Transactional Mutex Locks
- Hide Paper Summary
Link: https://www.cs.rochester.edu/u/scott/papers/2010_EuroPar_TML.pdf
Year: 2010
Keyword: STM; TML; Hybrid 2PL-OCC; ORec
Conflict Resolution: Eager
Version Management: Eager
R/W Bookkeeping: Single ORec
This short paper proposes a lightweight STM, Transactional Mutex Lock (TML), that has extremely low metadata and instrumentation overheads. Although TML may not demonstrate state-of-the-art performance, its simple implementation and low overhead make it an ideal building block for larger transactional systems. For example, programming languages can use TML to implement features that support more complex STM mechanisms such as abort and roll back. Furthermore, hardware transactional memory can leverage TML as a simple fall-back path for transactions that are unable to be handled by the hardware. Experiments show that TML performs reasonably well compared with simple mutex and read/write locks, given its simple design and low metadata overhead.
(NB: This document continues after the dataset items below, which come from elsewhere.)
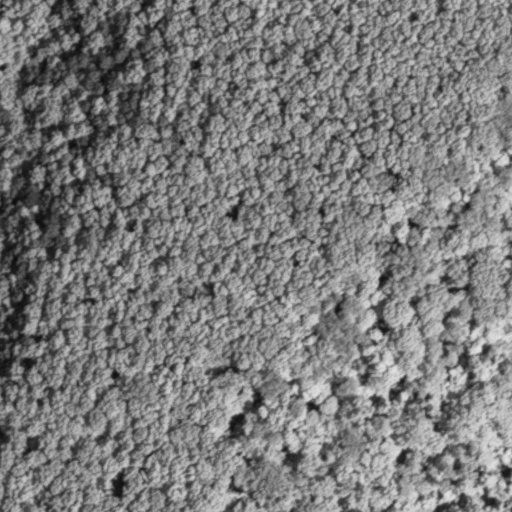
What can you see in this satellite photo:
road: (2, 4)
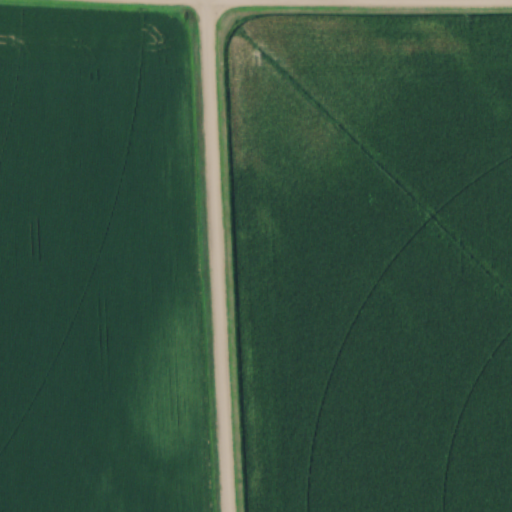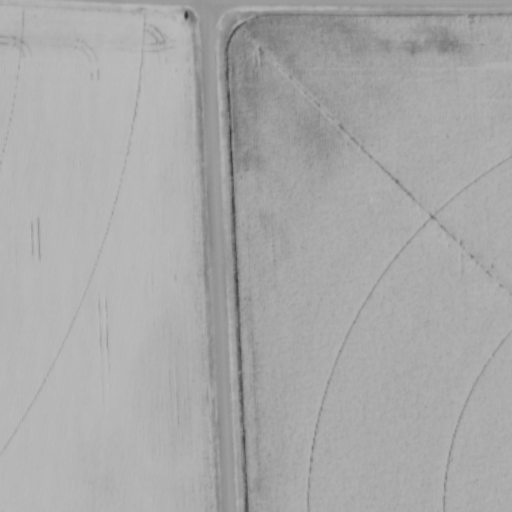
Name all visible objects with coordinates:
road: (331, 2)
road: (216, 255)
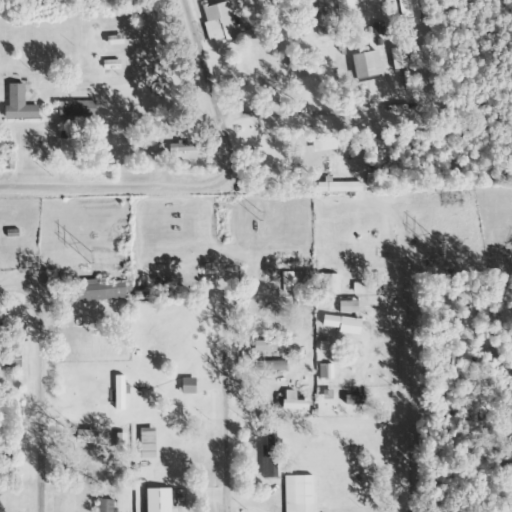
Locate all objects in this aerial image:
building: (345, 8)
building: (406, 11)
building: (217, 19)
road: (393, 51)
building: (396, 58)
building: (291, 60)
building: (363, 65)
building: (18, 107)
building: (74, 109)
road: (310, 119)
building: (150, 136)
building: (87, 141)
building: (178, 148)
road: (197, 174)
building: (336, 187)
power tower: (254, 212)
power tower: (432, 246)
power tower: (84, 256)
building: (285, 282)
building: (327, 284)
building: (90, 292)
building: (301, 305)
building: (345, 307)
building: (479, 320)
building: (338, 324)
building: (262, 346)
building: (11, 358)
building: (267, 365)
building: (323, 371)
building: (185, 386)
building: (116, 393)
building: (351, 400)
building: (290, 404)
road: (18, 408)
road: (378, 412)
road: (230, 422)
building: (141, 443)
building: (266, 461)
building: (296, 493)
building: (100, 505)
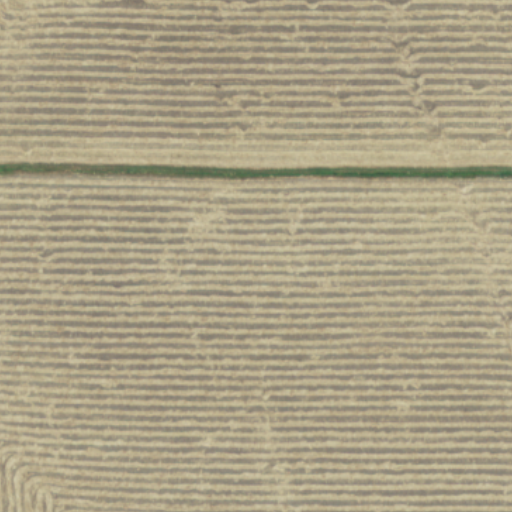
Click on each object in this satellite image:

Instead of using fine grained metadata for OCC validation, TML treats the entire shared state as a single variable, and hence only uses one global counter as the sequence lock to protect it. On transaction start, the global sequence lock is sampled and stored in the local variable (can be either TLS or compiler allocated stack variable). Optionally, transactions are not allowed to start if the global counter’s value is odd as a writer is executing. On transactional read, the data item is first loaded, and then transactions check the current global counter against its local copy. If the value differs, then a interleaving write operation must have been (will be) conducted on some data item. This is treated as a potential conflict, and reader transactions must abort. On transactional write, the writing transaction first attempts to acquire the global writer lock by using CAS to update its value. The writing thread uses its local copy of the global counter as CAS’s old value, and the local copy plus one as the new value. If CAS fails, then there is another writer trying to acquire the global writer lock and has succeeded, in which case the writer aborts. If CAS succeeds, the writer lock is acquired. From now on, other transactions neither can run concurrently with the writing transaction, nor can they be spawned. The writer thread executes to the commit point. On commit, it increment the global counter, making it even, and concurrent reader or writer threads can start running again.
TML can be thought of as a hybrid of 2PL and OCC. Reader-writer synchronization is achieved using 2PL and the global version counter. Reader transactions sample the global counter at the beginning, and incrementally validates the read set as new elements are added. Read-only transactions do not need to final post-read validation phase as they do not write into the global state. Writer transactions, on the other hand, are synchronized using locking. The lock is implemented directly on the global counter. An odd value of the counter implies locked state, in which all other writers must abort and new transactions are disallowed to spawn.